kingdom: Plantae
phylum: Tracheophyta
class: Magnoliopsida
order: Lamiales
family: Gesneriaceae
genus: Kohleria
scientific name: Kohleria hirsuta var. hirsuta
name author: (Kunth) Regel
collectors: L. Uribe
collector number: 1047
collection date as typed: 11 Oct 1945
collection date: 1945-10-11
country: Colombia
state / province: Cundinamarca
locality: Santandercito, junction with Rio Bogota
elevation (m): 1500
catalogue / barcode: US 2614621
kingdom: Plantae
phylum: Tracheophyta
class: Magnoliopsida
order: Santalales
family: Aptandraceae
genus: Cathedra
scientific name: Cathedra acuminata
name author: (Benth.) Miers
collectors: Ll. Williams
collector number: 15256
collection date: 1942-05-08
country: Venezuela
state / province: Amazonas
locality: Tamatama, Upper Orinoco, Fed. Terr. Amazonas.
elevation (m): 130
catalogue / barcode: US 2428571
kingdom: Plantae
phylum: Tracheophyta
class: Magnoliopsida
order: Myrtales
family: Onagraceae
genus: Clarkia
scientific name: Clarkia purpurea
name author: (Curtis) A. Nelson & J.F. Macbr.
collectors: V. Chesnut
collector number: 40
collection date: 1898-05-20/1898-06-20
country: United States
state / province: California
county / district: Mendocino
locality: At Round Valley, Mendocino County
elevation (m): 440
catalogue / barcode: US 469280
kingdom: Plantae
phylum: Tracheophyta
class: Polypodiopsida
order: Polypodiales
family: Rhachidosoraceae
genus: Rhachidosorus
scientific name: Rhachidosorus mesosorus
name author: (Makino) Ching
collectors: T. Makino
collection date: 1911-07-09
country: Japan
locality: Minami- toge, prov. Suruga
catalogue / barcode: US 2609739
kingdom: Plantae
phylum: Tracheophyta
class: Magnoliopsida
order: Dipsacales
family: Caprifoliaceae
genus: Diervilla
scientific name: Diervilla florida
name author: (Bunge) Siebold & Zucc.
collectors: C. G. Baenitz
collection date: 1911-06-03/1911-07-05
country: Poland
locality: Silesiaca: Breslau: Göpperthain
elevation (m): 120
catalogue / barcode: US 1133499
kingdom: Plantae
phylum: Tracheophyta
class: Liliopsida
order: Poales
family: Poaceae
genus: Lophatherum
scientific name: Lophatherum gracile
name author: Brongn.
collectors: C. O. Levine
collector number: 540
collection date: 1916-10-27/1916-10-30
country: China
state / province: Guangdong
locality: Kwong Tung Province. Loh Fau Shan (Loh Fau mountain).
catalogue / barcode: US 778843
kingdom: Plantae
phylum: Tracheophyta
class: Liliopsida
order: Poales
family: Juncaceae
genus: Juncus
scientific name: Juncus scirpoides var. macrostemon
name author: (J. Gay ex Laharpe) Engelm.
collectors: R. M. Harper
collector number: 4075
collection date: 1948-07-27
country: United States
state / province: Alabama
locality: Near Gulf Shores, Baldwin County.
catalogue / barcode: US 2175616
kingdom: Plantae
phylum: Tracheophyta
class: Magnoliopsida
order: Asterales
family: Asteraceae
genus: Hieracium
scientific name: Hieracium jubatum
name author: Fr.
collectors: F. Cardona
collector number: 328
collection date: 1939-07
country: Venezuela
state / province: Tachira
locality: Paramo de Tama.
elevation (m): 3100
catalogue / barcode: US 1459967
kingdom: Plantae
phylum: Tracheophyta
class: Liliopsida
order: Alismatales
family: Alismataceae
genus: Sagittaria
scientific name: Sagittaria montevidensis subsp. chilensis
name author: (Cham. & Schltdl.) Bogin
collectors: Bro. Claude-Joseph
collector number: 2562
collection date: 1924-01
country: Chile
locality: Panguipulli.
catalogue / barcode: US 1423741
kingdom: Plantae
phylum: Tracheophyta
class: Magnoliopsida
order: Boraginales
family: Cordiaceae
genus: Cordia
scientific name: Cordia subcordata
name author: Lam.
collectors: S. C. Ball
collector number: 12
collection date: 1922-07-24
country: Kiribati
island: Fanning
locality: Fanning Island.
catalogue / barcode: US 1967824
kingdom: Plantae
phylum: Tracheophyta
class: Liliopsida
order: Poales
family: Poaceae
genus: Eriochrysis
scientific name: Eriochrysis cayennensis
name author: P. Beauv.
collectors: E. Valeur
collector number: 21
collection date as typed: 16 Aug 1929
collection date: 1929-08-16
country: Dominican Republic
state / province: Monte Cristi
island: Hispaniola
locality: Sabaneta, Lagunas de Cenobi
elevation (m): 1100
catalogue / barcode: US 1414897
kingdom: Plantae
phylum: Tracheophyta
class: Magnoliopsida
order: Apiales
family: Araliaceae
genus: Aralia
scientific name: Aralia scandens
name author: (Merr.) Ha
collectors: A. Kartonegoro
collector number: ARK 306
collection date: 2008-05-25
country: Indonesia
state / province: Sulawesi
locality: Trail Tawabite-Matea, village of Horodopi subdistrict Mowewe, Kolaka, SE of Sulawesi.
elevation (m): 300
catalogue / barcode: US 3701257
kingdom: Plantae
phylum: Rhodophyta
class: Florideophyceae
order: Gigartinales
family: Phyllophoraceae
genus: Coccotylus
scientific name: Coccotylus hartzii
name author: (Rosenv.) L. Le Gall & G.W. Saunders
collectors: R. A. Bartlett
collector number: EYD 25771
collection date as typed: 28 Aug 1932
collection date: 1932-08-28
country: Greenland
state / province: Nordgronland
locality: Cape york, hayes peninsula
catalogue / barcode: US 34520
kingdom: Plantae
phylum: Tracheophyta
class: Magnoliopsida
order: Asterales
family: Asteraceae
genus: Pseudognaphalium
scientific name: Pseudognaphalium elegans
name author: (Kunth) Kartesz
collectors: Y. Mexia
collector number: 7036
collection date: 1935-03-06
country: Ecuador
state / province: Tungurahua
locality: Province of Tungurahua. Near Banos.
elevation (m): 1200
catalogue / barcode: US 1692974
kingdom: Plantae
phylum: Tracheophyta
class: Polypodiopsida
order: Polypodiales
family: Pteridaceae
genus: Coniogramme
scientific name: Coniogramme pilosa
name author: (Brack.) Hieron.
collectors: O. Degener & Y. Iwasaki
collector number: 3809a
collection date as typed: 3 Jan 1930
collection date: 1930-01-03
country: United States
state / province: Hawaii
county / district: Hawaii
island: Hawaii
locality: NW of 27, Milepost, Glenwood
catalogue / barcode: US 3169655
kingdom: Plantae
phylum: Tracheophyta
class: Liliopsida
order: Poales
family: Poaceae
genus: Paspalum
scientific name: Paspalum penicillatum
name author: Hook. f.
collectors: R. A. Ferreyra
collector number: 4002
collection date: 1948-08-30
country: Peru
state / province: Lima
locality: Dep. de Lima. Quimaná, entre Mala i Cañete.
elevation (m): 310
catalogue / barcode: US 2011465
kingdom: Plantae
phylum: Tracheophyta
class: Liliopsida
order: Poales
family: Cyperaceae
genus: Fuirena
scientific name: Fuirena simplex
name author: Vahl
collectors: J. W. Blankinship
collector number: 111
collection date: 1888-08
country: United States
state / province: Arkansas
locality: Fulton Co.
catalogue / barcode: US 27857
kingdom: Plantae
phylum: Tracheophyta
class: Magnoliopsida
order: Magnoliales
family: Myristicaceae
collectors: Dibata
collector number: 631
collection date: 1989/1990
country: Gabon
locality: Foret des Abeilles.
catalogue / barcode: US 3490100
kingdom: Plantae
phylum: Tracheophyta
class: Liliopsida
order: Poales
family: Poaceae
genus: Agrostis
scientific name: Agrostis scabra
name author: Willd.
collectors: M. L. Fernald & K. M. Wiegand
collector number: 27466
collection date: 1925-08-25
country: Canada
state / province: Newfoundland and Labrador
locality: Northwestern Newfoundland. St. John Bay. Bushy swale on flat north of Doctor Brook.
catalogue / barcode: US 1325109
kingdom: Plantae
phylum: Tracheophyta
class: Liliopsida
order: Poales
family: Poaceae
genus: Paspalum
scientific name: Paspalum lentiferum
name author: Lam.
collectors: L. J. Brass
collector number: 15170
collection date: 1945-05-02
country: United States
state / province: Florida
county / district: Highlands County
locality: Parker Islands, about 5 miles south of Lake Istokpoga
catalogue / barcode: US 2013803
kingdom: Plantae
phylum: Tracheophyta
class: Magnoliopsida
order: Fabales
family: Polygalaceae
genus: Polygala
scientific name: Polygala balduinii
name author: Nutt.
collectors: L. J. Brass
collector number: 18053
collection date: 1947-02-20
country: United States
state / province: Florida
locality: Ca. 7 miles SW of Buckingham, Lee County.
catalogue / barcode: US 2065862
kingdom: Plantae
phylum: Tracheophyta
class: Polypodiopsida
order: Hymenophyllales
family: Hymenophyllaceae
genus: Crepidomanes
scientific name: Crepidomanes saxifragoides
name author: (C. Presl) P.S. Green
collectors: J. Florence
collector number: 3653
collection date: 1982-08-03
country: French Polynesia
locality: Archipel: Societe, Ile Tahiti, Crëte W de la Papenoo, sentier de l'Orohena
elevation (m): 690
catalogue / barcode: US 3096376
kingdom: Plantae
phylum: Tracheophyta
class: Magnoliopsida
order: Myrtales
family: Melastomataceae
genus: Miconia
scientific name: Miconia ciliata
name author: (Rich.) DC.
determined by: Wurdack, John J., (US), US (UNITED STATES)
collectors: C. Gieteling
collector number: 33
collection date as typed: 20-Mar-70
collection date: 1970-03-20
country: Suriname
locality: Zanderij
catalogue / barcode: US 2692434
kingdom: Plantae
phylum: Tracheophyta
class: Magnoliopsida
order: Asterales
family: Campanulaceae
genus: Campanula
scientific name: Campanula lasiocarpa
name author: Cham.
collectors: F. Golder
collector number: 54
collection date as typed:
****
### Work to complete
Reproduce the records from their first line through the line containing "state / province: Cundinamarca", including both of those lines.

### In response
kingdom: Plantae
phylum: Tracheophyta
class: Magnoliopsida
order: Lamiales
family: Gesneriaceae
genus: Kohleria
scientific name: Kohleria hirsuta var. hirsuta
name author: (Kunth) Regel
collectors: L. Uribe
collector number: 1047
collection date as typed: 11 Oct 1945
collection date: 1945-10-11
country: Colombia
state / province: Cundinamarca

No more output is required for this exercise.